The home secretary filed a report mentioning that the representation of the detainee, who had an affiliation with the Balochistan Liberation Army, had been dismissed on May 14 as it was apprehended by the law enforcement agencies that if Bugti was not detained under the MPO he would abscond from the judicial process and indulge in activities prejudicial to security and likely to pose a grave threat to the public safety and cause breach of peace and tranquility.

The court was informed that the detainee was booked in 11 criminal cases but acquitted in 10 cases, while he was declared proclaimed offender in one case registered under Section 392/34 of the PPC in 2002.

The court inquired the provincial law officer as to why the detainee was declared a proclaimed offender and was not produced before the court when he had been in custody since 2005. It further said his pending trial should have been concluded during his incarceration in the prison.

A division bench headed by Justice Mohammad Karim Khan Agha directed the prisons inspector general, the home department and the prosecutor general of Sindh to submit the entire record with regard to the proclamation of the detainee a proclaimed offender by the trial court.

The court directed the advocate general to submit all documents which led the home department to issue an order under the MPO against the detainee as well as information which the home secretary considered prior to the April 10, 2020, when the MPO order was issued.

The advocate general submitted that some material against the detainee may be of secretive nature, which he would file in the court in a sealed envelope. The court, granting time, directed the AG to submit the relevant record by June 18.

On April 9, the SHC had dismissed appeals of two convicts and upheld their death sentences in the PIDC car bombing case; however, it had set aside the death sentence of third convict Abdul Hameed Bugti and acquitted him of charges as no evidence had been found against him.
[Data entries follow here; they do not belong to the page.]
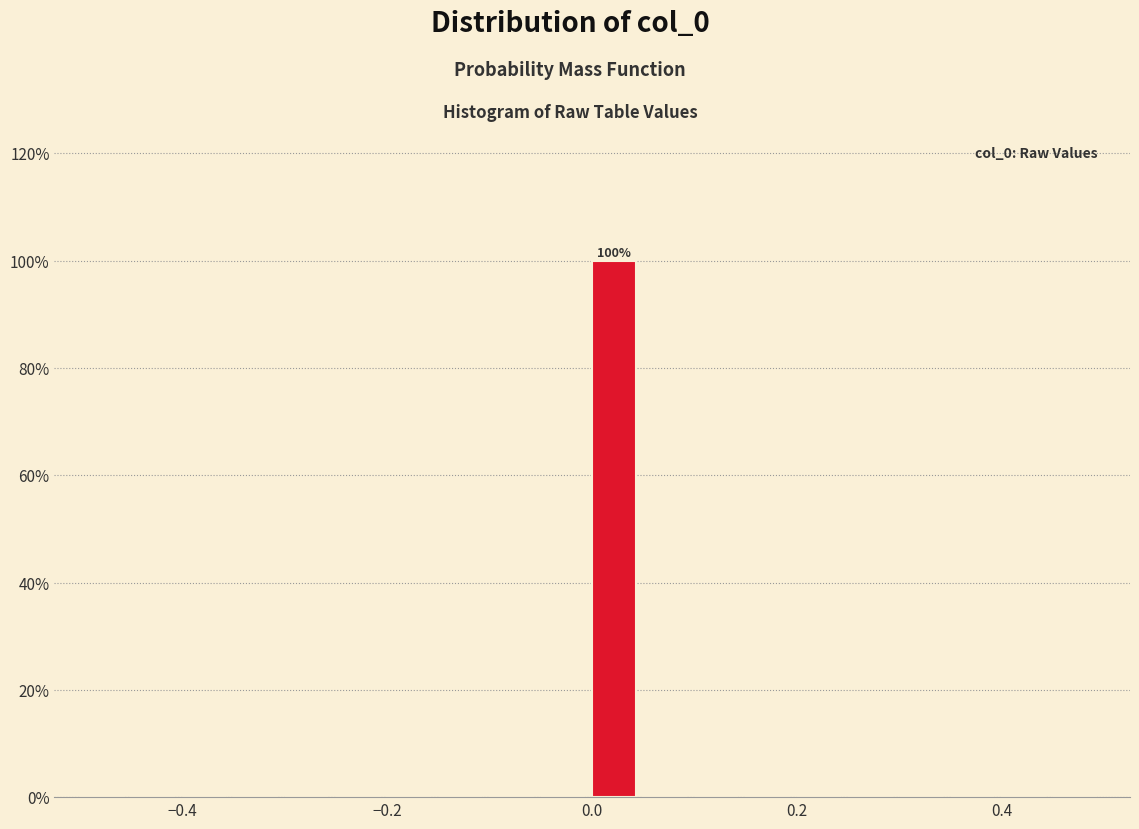

Read against the x-axis, roughly where is the centre of the tallest bar?

0.02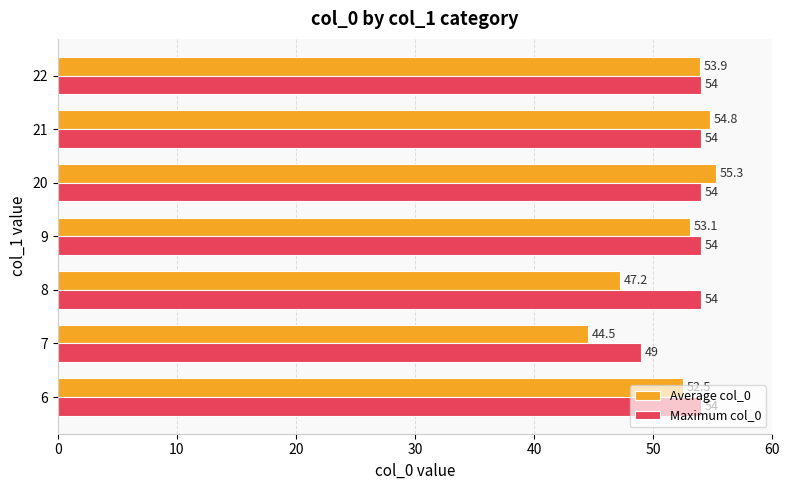

Which series changed the most between 7 and 8?

Maximum col_0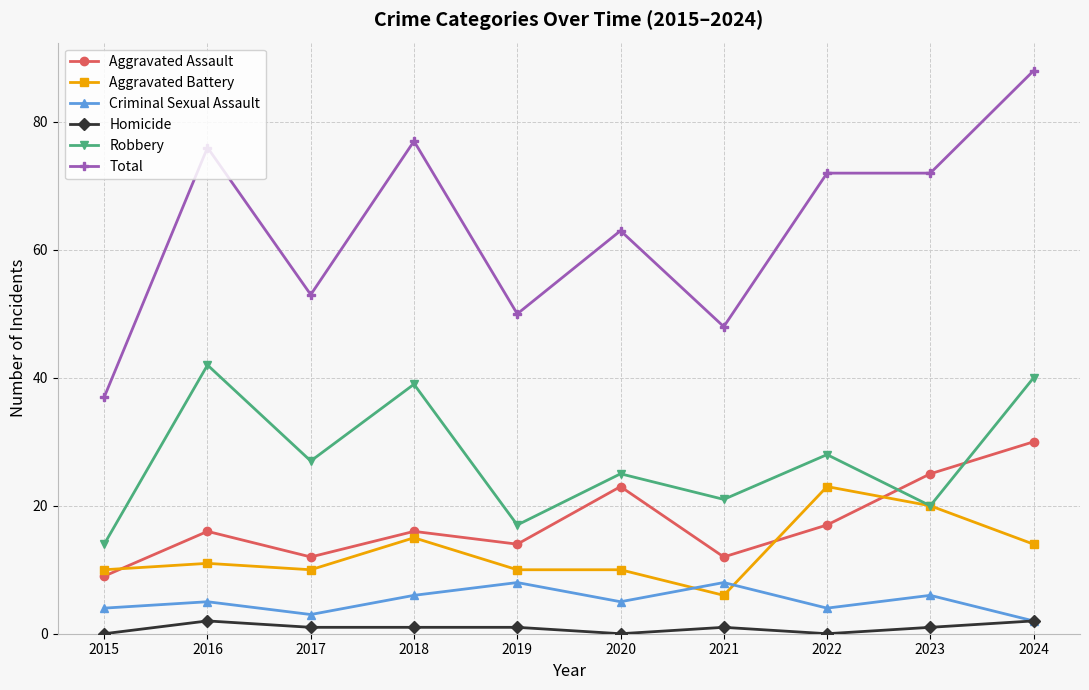

Where is the first local minimum for Aggravated Battery?

2017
Abdul Aziz Baloch, Mangla Khan and Abdul Hameed Bugti, stated to be activists of an anti-state organisation, were sentenced to death by an anti-terrorism court in Karachi, which found them guilty of the car bombing outside the PIDC building on November 15, 2005.

Four people were killed and 21 others wounded after a bomb exploded in a car (ACB-490) parked outside the PIDC building during the morning rush hour on November 15, 2005. The explosion also caused damage to a fast-food outlet, bank branches on the ground floor and offices on upper floors, besides several parked vehicles.

According to the prosecution, absconding co-accused Sardar Brahimdakh Bugti, grandson of the late Bugti chieftain and central leader of Jamhori Watan Party Nawab Akbar Khan Bugti, had given the task to Aziz Khan, Mengla Khan and Abdul Hameed for executing the bomb explosion outside the Pakistan Petroleum Limited office as the PPL was not giving jobs to their people.